Considering how both Cairenn and Seerah reacted to my post, I realize that probably more people have been offended by it, than taken it like a exaggerated "what if" situation and gotten a few chuckles because of the silliness of it all.

It was a silly post that only did more bad than good, so I'd wanted to take a moment to apologize and correct my wrongdoing by saying that I truly appreciate the team working on this site, and that I have never doubted anyone -I have no reason to. The only emotion I'd like to convey is gratitude, so it hurts me too to see that you guys got offended by what I said, it was not the intention at all.

I am not proud of this misunderstanding, and I'd like to put this behind me.

Thank you for that Vlad. Apology accepted, at least on my part.

For security concerns, I'm not going into details. I'll just say some functions aren't as protected as you think while the rest weren't listed in my post for this very reason.

I have no intent on disputing the work of the WoWInterface staff. I admire the effort everyone has made thus far. I'm just pointing out what is possible and I have personal experience in the coding and testing of an addon that has done this.

However dramatic, it is still quite possible, and the fact that I've never found any record of an incident like this has ever happening means everyone's been doing a great job in keeping such code from being uploaded.

I accept your apology, too. I think part of the hurt was the shock of who it was coming from. As Helln_HiHeels pointed out, people will always question the safety of things they're not familiar with or question what could be possible. Thank you for the apology. :)

I'm only saying this for informative reasons, vendoring items does not require a hardware event nor does destroying items.

My addon, Stocker and several others, automatically sell grey items when the vendor frame is opened. Whether the act of opening the vendor frame counts as a hardware event for being able to sell everything in the bags, I don't know.
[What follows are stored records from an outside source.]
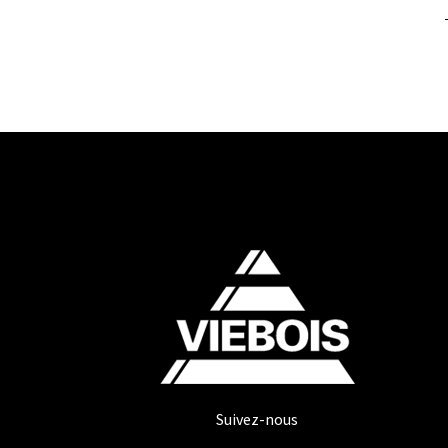
Suivez-nous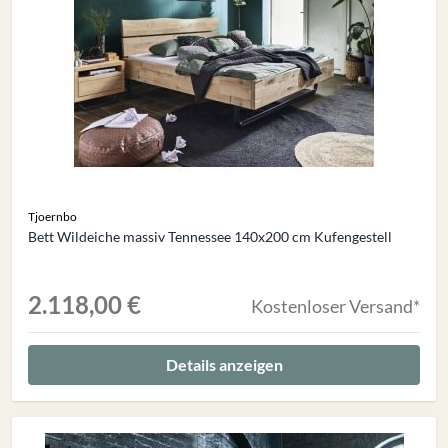
Tjoernbo
Bett Wildeiche massiv Tennessee 140x200 cm Kufengestell
2.118,00 €
Kostenloser Versand*
Details anzeigen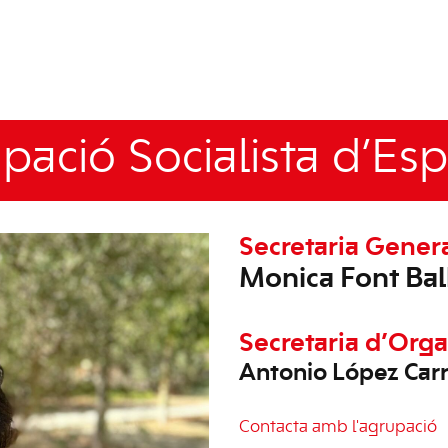
pació Socialista d’Esp
Secretaria Gener
Monica Font Bal
Secretaria d’Orga
Antonio López Car
Contacta amb l'agrupació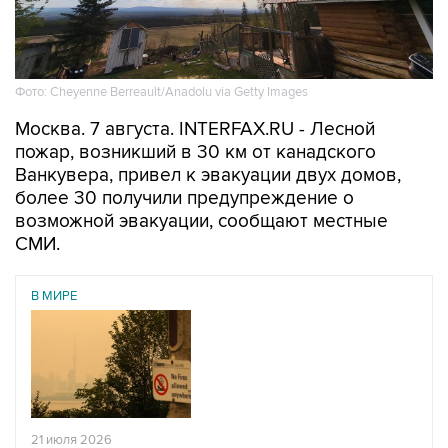
Фото: Cheyenne Berreault/Anadolu via Getty Images
Москва. 7 августа. INTERFAX.RU - Лесной
пожар, возникший в 30 км от канадского
Ванкувера, привел к эвакуации двух домов,
более 30 получили предупреждение о
возможной эвакуации, сообщают местные
СМИ.
В МИРЕ
21 июля 2026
However, using another of my addons, EasyDestroy, I have only ever tried to destroy one item at a time always with a hardware event, but it definitely doesn't require the user to click "Okay" or type "delete".

Edit: P.S. Why am I still an "addon author" when I no longer have any addons hosted here?

Destroying items of superior quality on up requires you to type "DELETE" into the window and confirm.

And you're still an author because you *are* an author. :p But... if you prefer, we could have dolby turn the tag off... ;)

The dialog that you type "delete" into is bypassable; however, to my recollection I have never tried to delete a blue or better item using my addon. Edit: It has been a really long time since I debugged EasyDestroy...

It's fine. I just thought it was weird that it still says that.

Edit: I just deleted a blue item without typing "delete".

If you're all so paranoid about what the game can and can't do, or what addons can and can't do, then maybe you should just stop using addons. Or playing.

This thread has derailed from its original purpose, so I'm locking it. Feel free to make a new topic if you want to discuss the limitations/security of the API (without posting security vulnerabilities, obviously).